Exercise description
Write every line of the records below as a JSON list of strings, one string per line, and leave out any blank lines.

Entries supplied
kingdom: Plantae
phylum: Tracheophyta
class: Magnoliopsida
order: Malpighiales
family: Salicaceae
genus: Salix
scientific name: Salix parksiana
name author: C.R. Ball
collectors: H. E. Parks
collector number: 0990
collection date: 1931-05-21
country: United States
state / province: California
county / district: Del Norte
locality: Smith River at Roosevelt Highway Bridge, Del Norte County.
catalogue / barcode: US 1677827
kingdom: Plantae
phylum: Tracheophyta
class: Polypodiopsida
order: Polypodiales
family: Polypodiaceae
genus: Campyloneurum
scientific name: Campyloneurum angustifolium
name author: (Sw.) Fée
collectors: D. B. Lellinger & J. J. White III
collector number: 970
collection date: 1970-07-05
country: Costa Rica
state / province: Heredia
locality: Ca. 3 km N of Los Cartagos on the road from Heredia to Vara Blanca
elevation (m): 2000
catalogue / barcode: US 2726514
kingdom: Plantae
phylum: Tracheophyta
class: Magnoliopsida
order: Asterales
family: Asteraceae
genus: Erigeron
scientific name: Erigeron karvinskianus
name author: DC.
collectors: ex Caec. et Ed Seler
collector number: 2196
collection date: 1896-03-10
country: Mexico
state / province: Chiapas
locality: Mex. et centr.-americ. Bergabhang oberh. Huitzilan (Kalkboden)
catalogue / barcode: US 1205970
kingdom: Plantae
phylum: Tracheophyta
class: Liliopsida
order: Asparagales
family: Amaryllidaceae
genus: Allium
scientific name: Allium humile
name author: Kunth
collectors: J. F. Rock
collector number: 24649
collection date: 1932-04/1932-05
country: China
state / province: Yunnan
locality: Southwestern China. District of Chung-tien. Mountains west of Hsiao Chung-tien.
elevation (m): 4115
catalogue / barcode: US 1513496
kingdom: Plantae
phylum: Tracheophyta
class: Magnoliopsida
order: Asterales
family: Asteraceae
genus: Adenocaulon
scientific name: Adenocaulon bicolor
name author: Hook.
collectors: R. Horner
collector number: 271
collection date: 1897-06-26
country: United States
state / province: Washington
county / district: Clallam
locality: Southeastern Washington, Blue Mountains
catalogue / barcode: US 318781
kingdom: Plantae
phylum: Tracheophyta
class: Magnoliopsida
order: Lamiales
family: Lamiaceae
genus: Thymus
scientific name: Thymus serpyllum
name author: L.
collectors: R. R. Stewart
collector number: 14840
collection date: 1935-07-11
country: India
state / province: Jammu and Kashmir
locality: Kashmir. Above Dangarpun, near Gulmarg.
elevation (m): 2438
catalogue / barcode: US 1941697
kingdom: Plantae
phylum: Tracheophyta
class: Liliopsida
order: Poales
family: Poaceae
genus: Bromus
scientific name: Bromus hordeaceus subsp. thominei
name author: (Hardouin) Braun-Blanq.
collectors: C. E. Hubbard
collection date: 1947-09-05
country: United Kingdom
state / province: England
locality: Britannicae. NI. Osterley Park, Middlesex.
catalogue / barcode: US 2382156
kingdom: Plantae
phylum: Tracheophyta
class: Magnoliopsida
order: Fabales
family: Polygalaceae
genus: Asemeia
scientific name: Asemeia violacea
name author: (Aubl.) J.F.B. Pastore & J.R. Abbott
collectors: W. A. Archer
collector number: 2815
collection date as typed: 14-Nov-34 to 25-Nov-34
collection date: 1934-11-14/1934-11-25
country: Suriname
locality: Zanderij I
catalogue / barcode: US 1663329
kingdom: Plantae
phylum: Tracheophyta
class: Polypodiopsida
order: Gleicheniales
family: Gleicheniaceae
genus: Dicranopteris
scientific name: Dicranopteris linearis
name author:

Correct response
[
  "kingdom: Plantae",
  "phylum: Tracheophyta",
  "class: Magnoliopsida",
  "order: Malpighiales",
  "family: Salicaceae",
  "genus: Salix",
  "scientific name: Salix parksiana",
  "name author: C.R. Ball",
  "collectors: H. E. Parks",
  "collector number: 0990",
  "collection date: 1931-05-21",
  "country: United States",
  "state / province: California",
  "county / district: Del Norte",
  "locality: Smith River at Roosevelt Highway Bridge, Del Norte County.",
  "catalogue / barcode: US 1677827",
  "kingdom: Plantae",
  "phylum: Tracheophyta",
  "class: Polypodiopsida",
  "order: Polypodiales",
  "family: Polypodiaceae",
  "genus: Campyloneurum",
  "scientific name: Campyloneurum angustifolium",
  "name author: (Sw.) Fée",
  "collectors: D. B. Lellinger & J. J. White III",
  "collector number: 970",
  "collection date: 1970-07-05",
  "country: Costa Rica",
  "state / province: Heredia",
  "locality: Ca. 3 km N of Los Cartagos on the road from Heredia to Vara Blanca",
  "elevation (m): 2000",
  "catalogue / barcode: US 2726514",
  "kingdom: Plantae",
  "phylum: Tracheophyta",
  "class: Magnoliopsida",
  "order: Asterales",
  "family: Asteraceae",
  "genus: Erigeron",
  "scientific name: Erigeron karvinskianus",
  "name author: DC.",
  "collectors: ex Caec. et Ed Seler",
  "collector number: 2196",
  "collection date: 1896-03-10",
  "country: Mexico",
  "state / province: Chiapas",
  "locality: Mex. et centr.-americ. Bergabhang oberh. Huitzilan (Kalkboden)",
  "catalogue / barcode: US 1205970",
  "kingdom: Plantae",
  "phylum: Tracheophyta",
  "class: Liliopsida",
  "order: Asparagales",
  "family: Amaryllidaceae",
  "genus: Allium",
  "scientific name: Allium humile",
  "name author: Kunth",
  "collectors: J. F. Rock",
  "collector number: 24649",
  "collection date: 1932-04/1932-05",
  "country: China",
  "state / province: Yunnan",
  "locality: Southwestern China. District of Chung-tien. Mountains west of Hsiao Chung-tien.",
  "elevation (m): 4115",
  "catalogue / barcode: US 1513496",
  "kingdom: Plantae",
  "phylum: Tracheophyta",
  "class: Magnoliopsida",
  "order: Asterales",
  "family: Asteraceae",
  "genus: Adenocaulon",
  "scientific name: Adenocaulon bicolor",
  "name author: Hook.",
  "collectors: R. Horner",
  "collector number: 271",
  "collection date: 1897-06-26",
  "country: United States",
  "state / province: Washington",
  "county / district: Clallam",
  "locality: Southeastern Washington, Blue Mountains",
  "catalogue / barcode: US 318781",
  "kingdom: Plantae",
  "phylum: Tracheophyta",
  "class: Magnoliopsida",
  "order: Lamiales",
  "family: Lamiaceae",
  "genus: Thymus",
  "scientific name: Thymus serpyllum",
  "name author: L.",
  "collectors: R. R. Stewart",
  "collector number: 14840",
  "collection date: 1935-07-11",
  "country: India",
  "state / province: Jammu and Kashmir",
  "locality: Kashmir. Above Dangarpun, near Gulmarg.",
  "elevation (m): 2438",
  "catalogue / barcode: US 1941697",
  "kingdom: Plantae",
  "phylum: Tracheophyta",
  "class: Liliopsida",
  "order: Poales",
  "family: Poaceae",
  "genus: Bromus",
  "scientific name: Bromus hordeaceus subsp. thominei",
  "name author: (Hardouin) Braun-Blanq.",
  "collectors: C. E. Hubbard",
  "collection date: 1947-09-05",
  "country: United Kingdom",
  "state / province: England",
  "locality: Britannicae. NI. Osterley Park, Middlesex.",
  "catalogue / barcode: US 2382156",
  "kingdom: Plantae",
  "phylum: Tracheophyta",
  "class: Magnoliopsida",
  "order: Fabales",
  "family: Polygalaceae",
  "genus: Asemeia",
  "scientific name: Asemeia violacea",
  "name author: (Aubl.) J.F.B. Pastore & J.R. Abbott",
  "collectors: W. A. Archer",
  "collector number: 2815",
  "collection date as typed: 14-Nov-34 to 25-Nov-34",
  "collection date: 1934-11-14/1934-11-25",
  "country: Suriname",
  "locality: Zanderij I",
  "catalogue / barcode: US 1663329",
  "kingdom: Plantae",
  "phylum: Tracheophyta",
  "class: Polypodiopsida",
  "order: Gleicheniales",
  "family: Gleicheniaceae",
  "genus: Dicranopteris",
  "scientific name: Dicranopteris linearis",
  "name author:"
]